Persecución de su esposa
Su cuarta víctima sería su propia esposa, Esperanza Aguiar Fraga, de la misma edad que el asesino. Para ello, no dudó en subir hasta una de las habitaciones del domicilio en el que residían y herirla mortalmente en diversas partes del cuerpo. Herida y todo tuvo aún el suficiente valor para saltar por una ventana para solicitar auxilio en la casa de unos vecinos. Su marido y verdugo la perseguiría saltando por la misma ventana.
Al llegar a la casa lindera con la suya Esperanza se desplomó a consecuencia de las puñaladas que le había inferido su cónyuge. Hasta allí llegó también este detrás de la que consideraba su presa. Al verla tirada en el suelo y sangrando abundantamente se dirigió hasta el piso superior en una de cuyas habitaciones se encontraban descansando Josefa Carabel Fraga, de 64 años de edad, en compañía de su nieta, María del Carmen Naveira Jaspe, una niña de tan solo siete años.
Al igual que había hecho con sus anteriores víctimas, sin pensárselo dos veces, la emprendió a cuchilladas con ambas mujeres, que nada pudieron hacer ante el furor que atenazaba a Manuel, dispuesto a provocar el mayor número de víctimas posibles, desconociéndose la verdadera causa de su forma de actuar, que más bien parecía que respondía a alguna patología mental de carácter muy grave.
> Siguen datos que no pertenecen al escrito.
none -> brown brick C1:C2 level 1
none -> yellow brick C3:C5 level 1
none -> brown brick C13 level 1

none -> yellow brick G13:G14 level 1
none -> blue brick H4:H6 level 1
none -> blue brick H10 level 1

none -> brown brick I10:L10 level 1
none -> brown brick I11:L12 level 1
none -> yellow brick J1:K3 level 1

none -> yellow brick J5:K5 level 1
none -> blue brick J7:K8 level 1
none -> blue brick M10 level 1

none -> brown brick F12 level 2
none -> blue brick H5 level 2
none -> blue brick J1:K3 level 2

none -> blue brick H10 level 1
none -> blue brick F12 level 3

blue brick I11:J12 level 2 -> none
De lo contrario no se explica que fuese dejando tantas víctimas por el camino.
La suerte o el azar hizo que no se incrementase la cifra de personas asesinadas merced a que no pudo darle muerte a una de sus vecinas, Purificación Jaspe López, de 33 años, hija de la mujer asesinada y madre de la pequeña también asesinada. Resultó herida de gravedad con el mismo arma con la que había dado muerte a las otras cinco personas. Trasladada a un centro sanitario, sería de nuevo derivada a su domicilio una vez que fue atendida de las graves heridas. El estado de shock en que se encontraba le impediría durante varios días prestar testimonio ante las autoridades. También logró escapar del cerco del homicida un hijo suyo, que se refugió en la casa de unos vecinos.
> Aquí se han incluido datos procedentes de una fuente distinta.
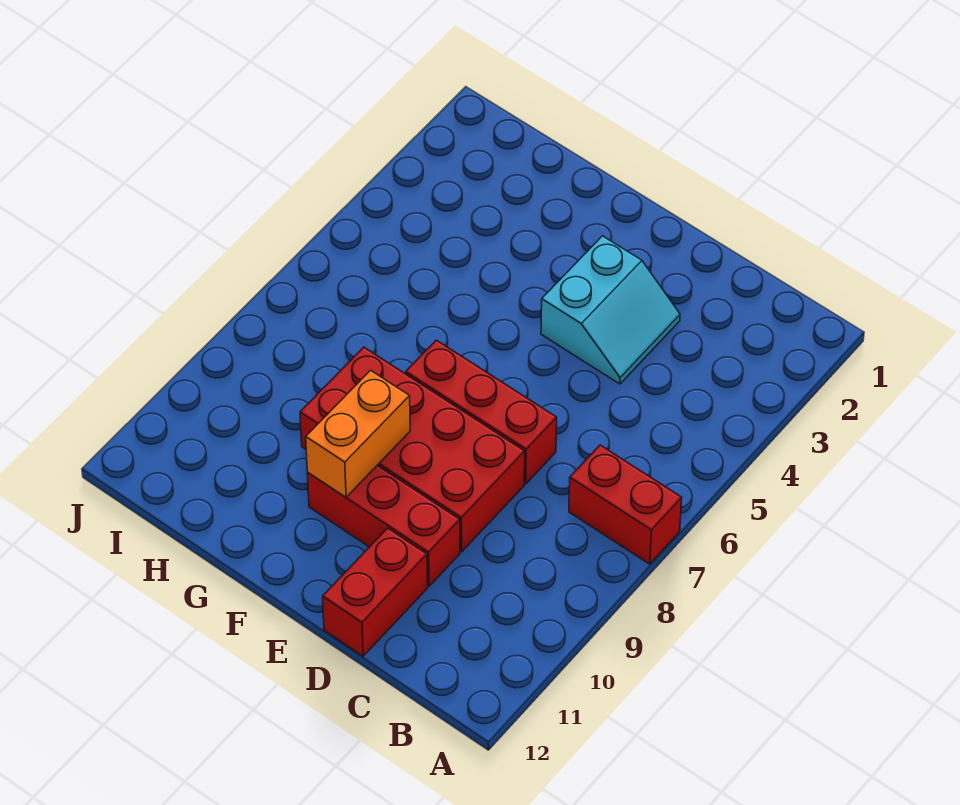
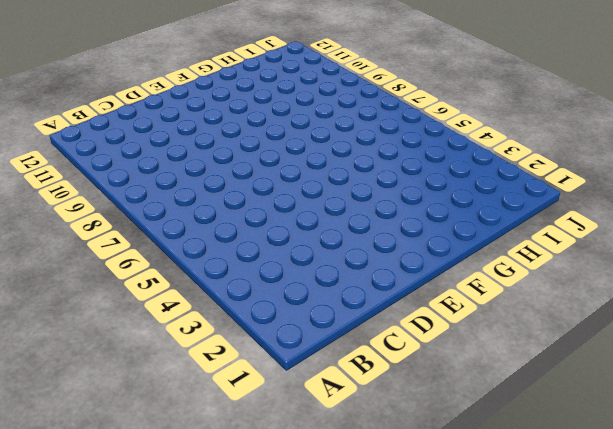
none -> red brick A7:B7 level 1
none -> cyan slope D3:E4 level 1 top E

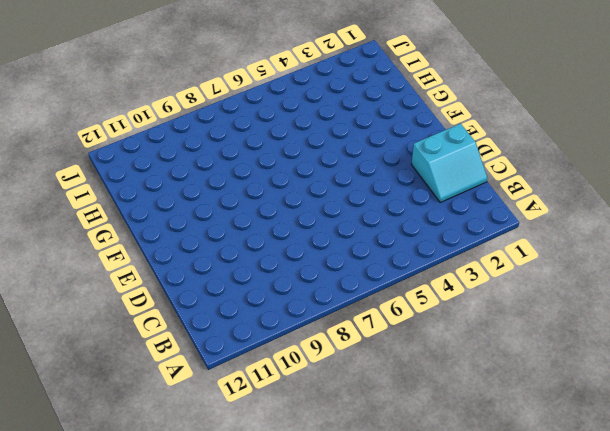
cyan slope C1:D2 level 1 top D -> cyan slope D3:E4 level 1 top E
none -> red brick A7:B7 level 1
none -> red brick D7:F7 level 1

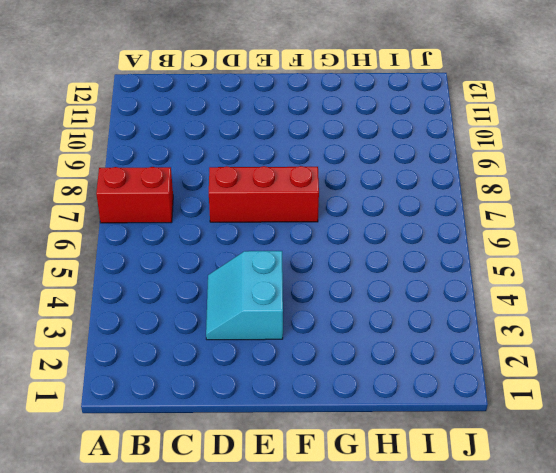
none -> red brick D8:G9 level 1
none -> red brick D10:F10 level 1

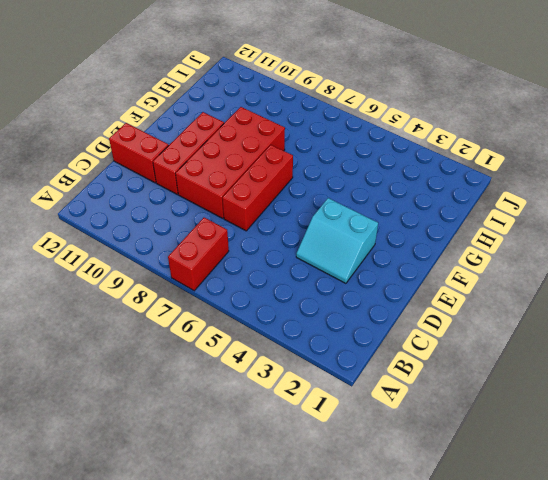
none -> orange brick F9:F10 level 2

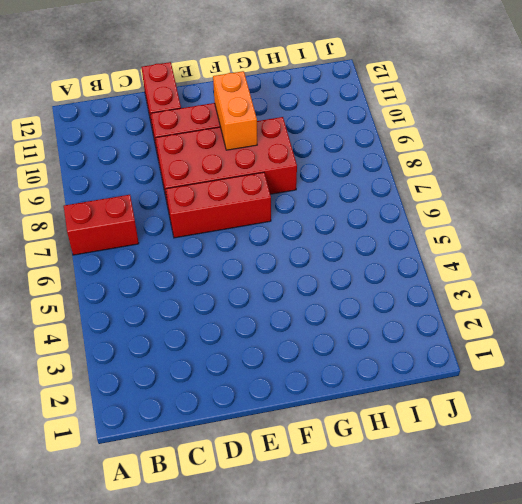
none -> cyan slope D3:E4 level 1 top E

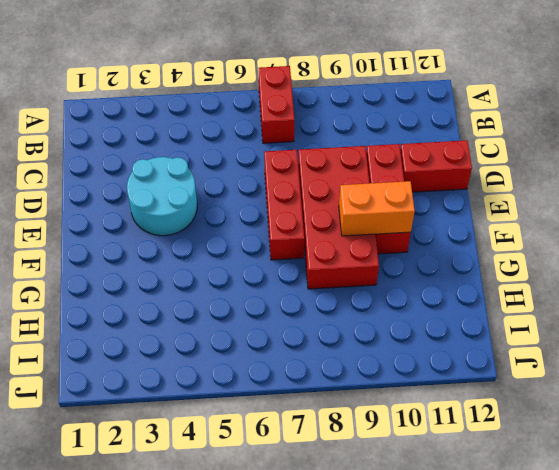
cyan round brick D3:E4 level 1 -> cyan slope D3:E4 level 1 top E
Intervención de la Guardia Civil
Ante los graves hechos acontecidos y el consiguiente temor que se había apoderado de todo el vecindario, inmediatamente se dio cuenta de lo ocurrido al puesto de la Guardia Civil de Guísamo, así como al Juzgado. Dadas las graves circunstancias que se estaban viviendo en Bergondo, el juez firmó una orden por escrito en la que autorizaba a hacer uso de sus armas reglamentarias a los agentes de la Benemérita en caso de que se viesen obligados o por fuerza mayor.
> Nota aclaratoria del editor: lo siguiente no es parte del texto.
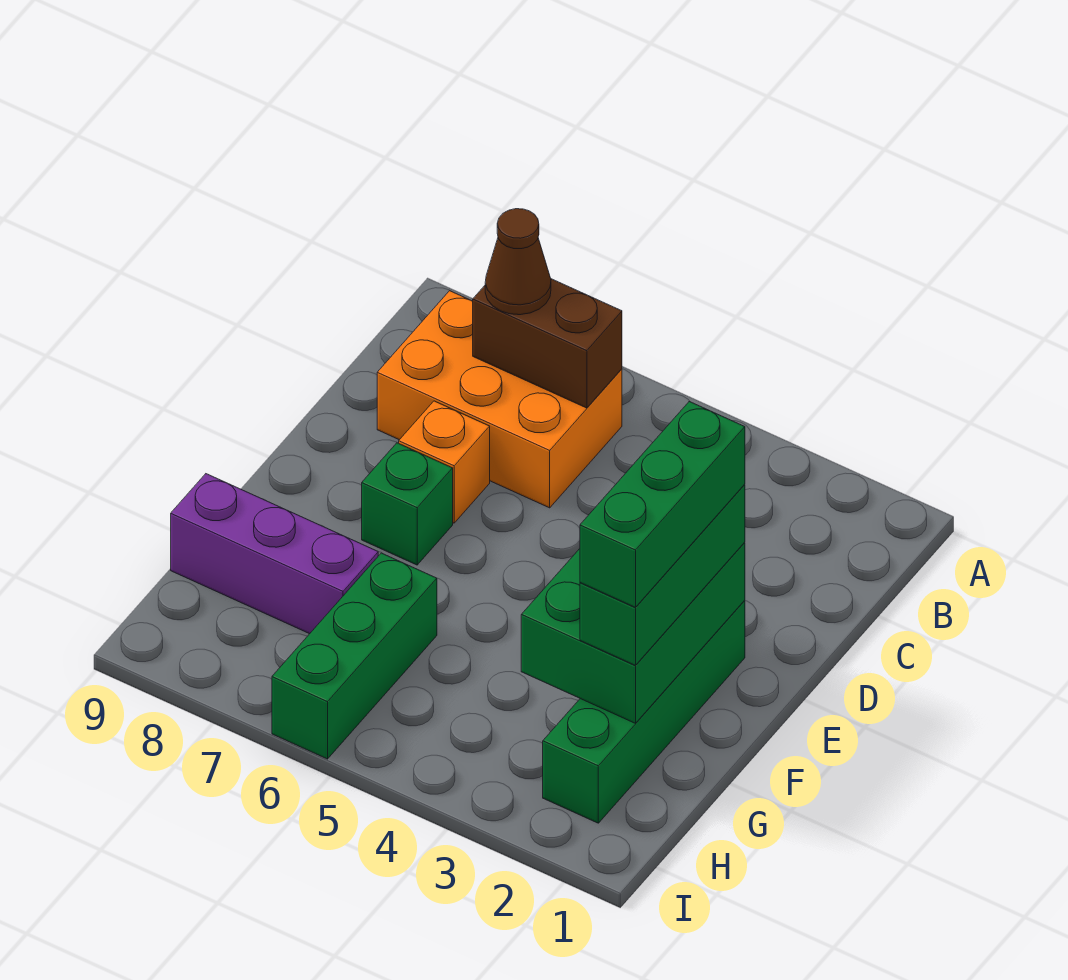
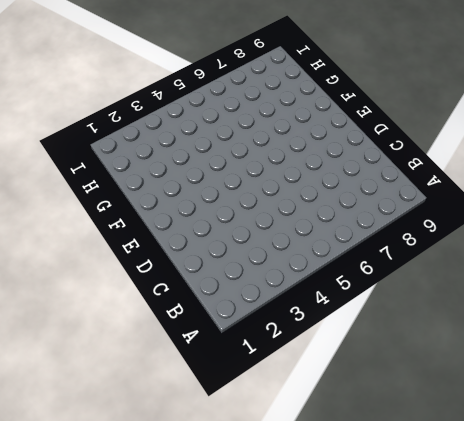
none -> orange brick B6:C8 level 1
none -> orange brick D7 level 1

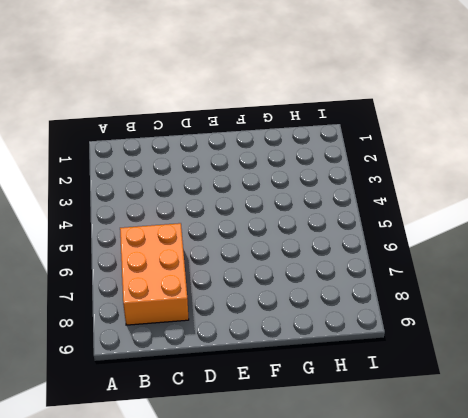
none -> orange brick D7 level 1
none -> green brick E2:H2 level 1

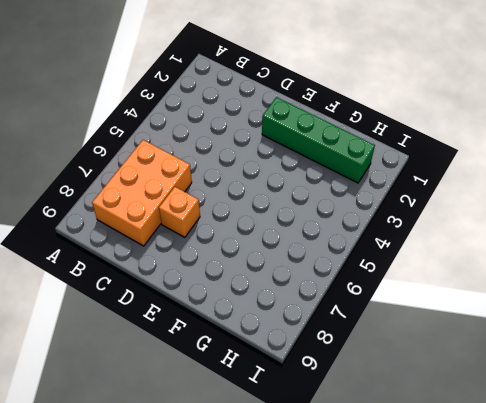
none -> green brick E7 level 1
none -> green brick G6:I6 level 1

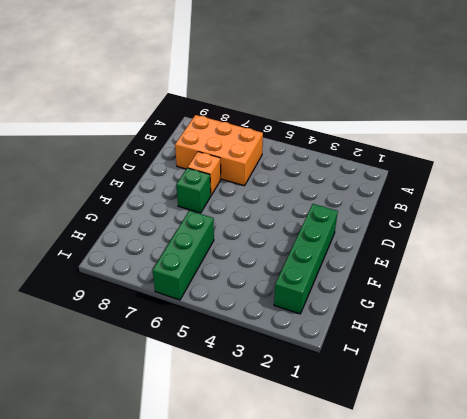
none -> purple brick G7:G9 level 1
none -> brown brick B6:B7 level 2

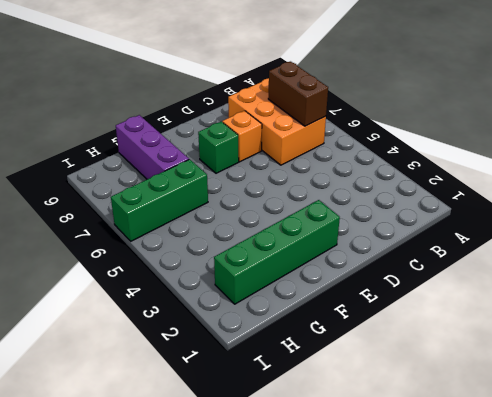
none -> green brick E2:G3 level 2
none -> brown cone B7 level 3

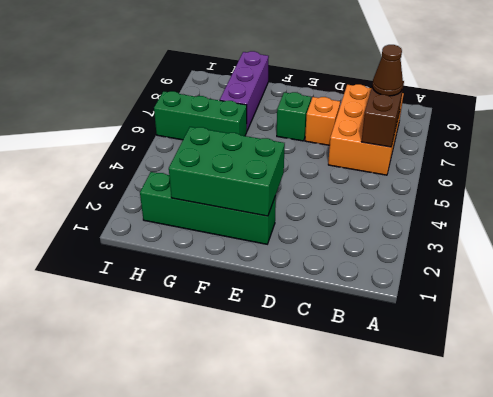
none -> green brick E2:G2 level 3
none -> green brick E2:G2 level 4

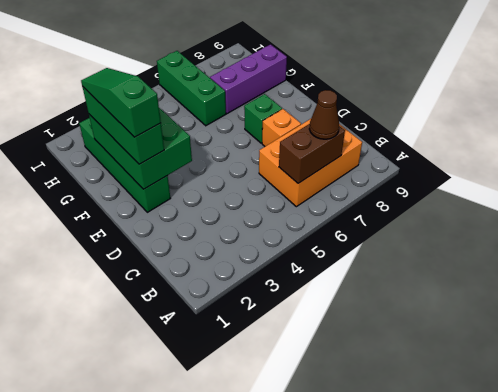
green slope E2:G2 level 4 top E -> green brick E2:G2 level 4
Cuando intentaban detenerlo, después de haberse atrincherado en su caso, Manuel Méndez hizo frente a los agentes con el mismo arma homicida con la que había acometido a sus otras cinco víctimas. De hecho, llegaría a sujetar por el correaje que antaño portaban los miembros del instituto armado al número de la Guardia Civil que iba a capturarlo. Este, presa del pánico y al comprobar que no le quedaba otra solución, consiguió desasirse y posteriormente le efectuó un disparo a quemarropa, que terminaría con la vida del quíntuple homicida.
El suceso crearía el lógico clima de alarma y consternación en lo que antaño era un núcleo rural próximo a la Ría de Betanzos, reconvertido en los últimos años en una de la zonas más prósperas y atractivas del área metropolitana de A Coruña. El fantasma del criminal perseguiría a su vecindario durante muchos años, aunque más de 80 años no deja de ser más que una triste reminiscencia de la historia de la crónica negra.